I'm sure that
ageism exists in publishing, but it's one of those undeclared aspects of unfairness, hidden by agents and publishers falling over themselves to be politically correct about other areas of bigotry—ethnicity, sexual preference, gender, religion or status in society—is the author a refugee or homeless, for instance.
If you think, for one moment, that publishers and literary agents are unbiased, then try looking at the staff profiles on their websites to see how old the people they employ are. There'll be a few wrinklies, usually the bosses, but the majority of the smiling faces will belong to youngsters. As much as anything, how an author looks is part of marketing: readers are more likely to pick up a novel by an unknown author if they're attractive. No one will ever admit that this is true.
Employment laws theoretically prevent discrimination based on age, as do regulations that stop literary agencies and publishers asking the age of the writer submitting a manuscript, but, as your friend Cyril suspects, they may find ways to stymie applications. I once queried a publisher who got back to me, asking for my writing history, including the dates of any previously published material, which would have indicated that I was at least 60 years-old (or a time traveller).

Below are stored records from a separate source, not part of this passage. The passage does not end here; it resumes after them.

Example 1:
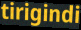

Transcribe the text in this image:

tirigindi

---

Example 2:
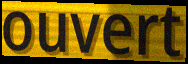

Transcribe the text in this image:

ouvert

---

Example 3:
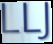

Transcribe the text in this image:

LLJ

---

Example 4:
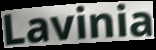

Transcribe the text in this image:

Lavinia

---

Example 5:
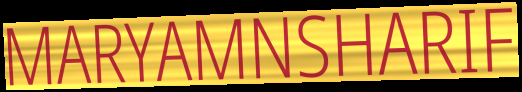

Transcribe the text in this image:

MARYAMNSHARIF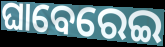
ଘାବେରେଇ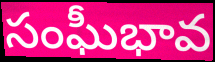
సంఘీభావ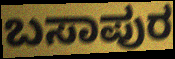
ಬಸಾಪುರ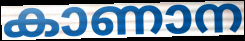
കാണാന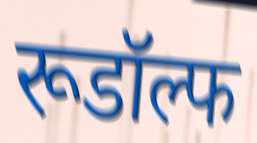
रूडॉल्फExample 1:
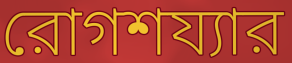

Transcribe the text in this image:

রোগশয্যার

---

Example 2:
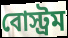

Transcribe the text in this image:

বোস্ট্রম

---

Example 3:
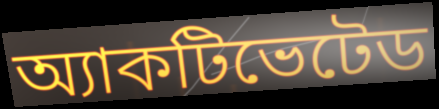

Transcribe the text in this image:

অ্যাকটিভেটেড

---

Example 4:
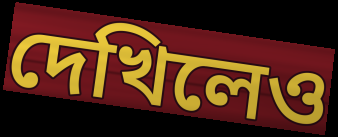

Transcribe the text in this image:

দেখিলেও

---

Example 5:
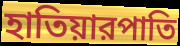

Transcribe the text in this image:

হাতিয়ারপাতিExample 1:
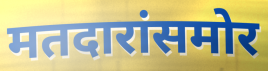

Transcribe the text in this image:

मतदारांसमोर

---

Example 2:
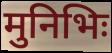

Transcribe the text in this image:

मुनिभिः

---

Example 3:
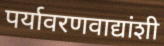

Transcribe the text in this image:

पर्यावरणवाद्यांशी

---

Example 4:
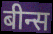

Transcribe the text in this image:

बीन्स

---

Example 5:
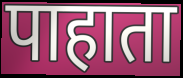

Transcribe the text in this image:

पाहाता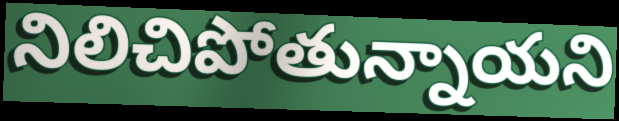
నిలిచిపోతున్నాయని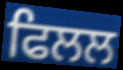
ਫਿਲਲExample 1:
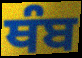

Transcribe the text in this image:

ਥੰਬ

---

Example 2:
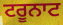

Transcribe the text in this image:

ਟਰੂਨਾਟ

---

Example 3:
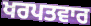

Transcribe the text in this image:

ਖਰਪਤਵਾਰ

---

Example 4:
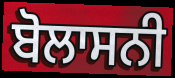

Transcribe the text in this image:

ਬੋਲਾਸਨੀ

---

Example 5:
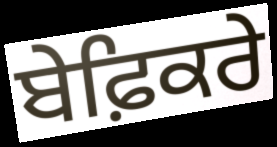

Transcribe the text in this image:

ਬੇਫ਼ਿਕਰੇ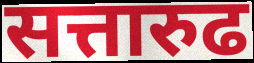
सत्तारुढ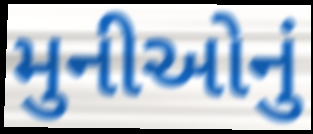
મુનીઓનું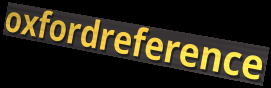
oxfordreferenceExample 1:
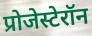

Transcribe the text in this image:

प्रोजेस्टेरॉन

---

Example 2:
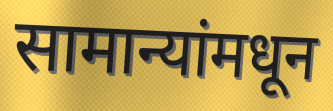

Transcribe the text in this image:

सामान्यांमधून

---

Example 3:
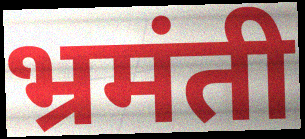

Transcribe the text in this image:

भ्रमंती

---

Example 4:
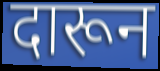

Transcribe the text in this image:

दारून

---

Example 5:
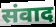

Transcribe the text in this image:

संवाद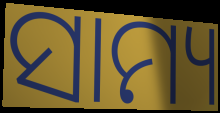
ସାମ୍ୟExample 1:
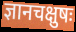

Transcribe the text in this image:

ज्ञानचक्षुषः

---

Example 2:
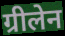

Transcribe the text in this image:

ग्रीलेन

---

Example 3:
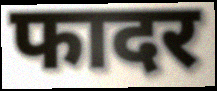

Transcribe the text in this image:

फादर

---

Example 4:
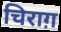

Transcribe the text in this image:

चिराग़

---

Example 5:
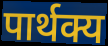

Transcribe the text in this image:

पार्थक्य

I once shot myself in the foot with a job application. I went for a position with a housing association, work I'd done before for several years, so I fitted the job profile. A colleague at the community centre, which I'd be helping to manage as a volunteer, suggested that I trim my beard that had grown to winter plumage proportions. I made it look neat, to go with a suit and tie that I barely remembered how to put on, and duly presented myself for interview. I was expecting to be grilled by a young female HR officer, whose name appeared on the correspondence— instead two hippies my age did the interviewing—both had beards that covered their chests and they were dressed casually without ties.
I didn't get the job, but I imagined them chatting about me after the interview, saying,
"Paul was quite well-qualified, but we could never employ such a conventionally dressed man who barely has a beard!"